What to do – Across all of the records below, substitute "2025.11.04" for each occurrence of "2025.10.21" and reproduce the text otherwise unchanged, leaving out the pictures.

[Given entries — start]

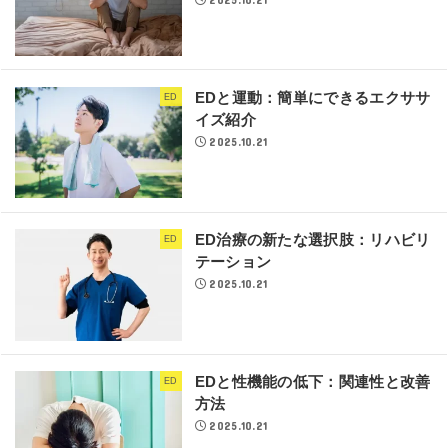
EDと運動：簡単にできるエクササ
ED
イズ紹介
2025.10.21
ED治療の新たな選択肢：リハビリ
ED
テーション
2025.10.21
EDと性機能の低下：関連性と改善
ED
方法
2025.10.21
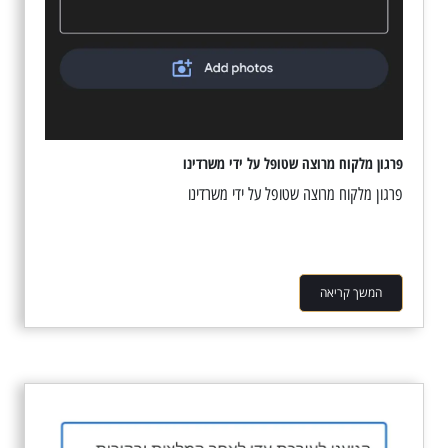
פרגון מלקוח מרוצה שטופל על ידי משרדינו
פרגון מלקוח מרוצה שטופל על ידי משרדינו
המשך קריאה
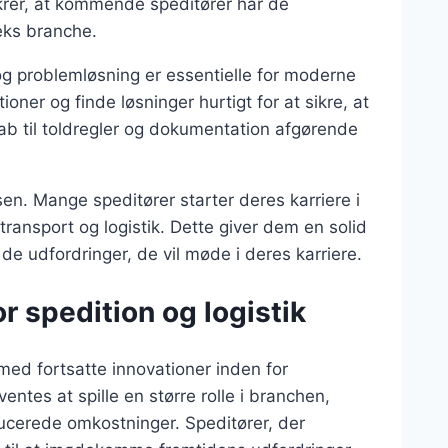
sikrer, at kommende speditører har de
eks branche.
 problemløsning er essentielle for moderne
oner og finde løsninger hurtigt for at sikre, at
ab til toldregler og dokumentation afgørende
sen. Mange speditører starter deres karriere i
ransport og logistik. Dette giver dem en solid
de udfordringer, de vil møde i deres karriere.
r spedition og logistik
 med fortsatte innovationer inden for
entes at spille en større rolle i branchen,
educerede omkostninger. Speditører, der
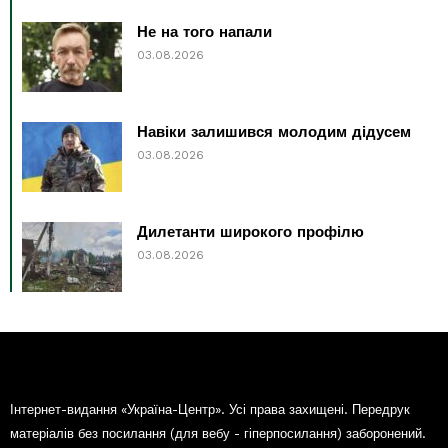
Не на того напали
03.08.2026
Навіки залишився молодим дідусем
03.08.2026
Дилетанти широкого профілю
03.08.2026
Інтернет-видання «Україна-Центр». Усі права захищені. Передрук
матеріалів без посилання (для вебу - гіперпосилання) заборонений.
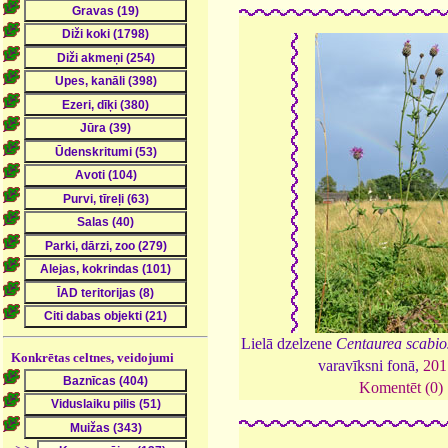
Lielā dzelzene
Centaurea scabio
Konkrētas celtnes, veidojumi
varavīksni fonā,
201
Komentēt (0)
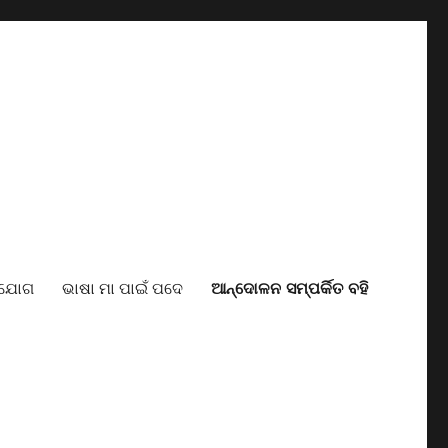
ାଯୋଗ
ଭାଷା ମା ପାଇଁ ପଦେ
ଆନ୍ଦୋଳନ ସମ୍ପର୍କିତ ବହି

[Given entries — finish]

Answer for this exercise –
EDと運動：簡単にできるエクササ
ED
イズ紹介
2025.11.04
ED治療の新たな選択肢：リハビリ
ED
テーション
2025.11.04
EDと性機能の低下：関連性と改善
ED
方法
2025.11.04
פרגון מלקוח מרוצה שטופל על ידי משרדינו
פרגון מלקוח מרוצה שטופל על ידי משרדינו
המשך קריאה
sikrer, at kommende speditører har de
eks branche.
 problemløsning er essentielle for moderne
oner og finde løsninger hurtigt for at sikre, at
ab til toldregler og dokumentation afgørende
sen. Mange speditører starter deres karriere i
ransport og logistik. Dette giver dem en solid
de udfordringer, de vil møde i deres karriere.
r spedition og logistik
 med fortsatte innovationer inden for
entes at spille en større rolle i branchen,
educerede omkostninger. Speditører, der
Не на того напали
03.08.2026
Навіки залишився молодим дідусем
03.08.2026
Дилетанти широкого профілю
03.08.2026
Інтернет-видання «Україна-Центр». Усі права захищені. Передрук
матеріалів без посилання (для вебу - гіперпосилання) заборонений.
Lielā dzelzene
Centaurea scabio
Konkrētas celtnes, veidojumi
varavīksni fonā,
201
Komentēt (0)
ାଯୋଗ
ଭାଷା ମା ପାଇଁ ପଦେ
ଆନ୍ଦୋଳନ ସମ୍ପର୍କିତ ବହି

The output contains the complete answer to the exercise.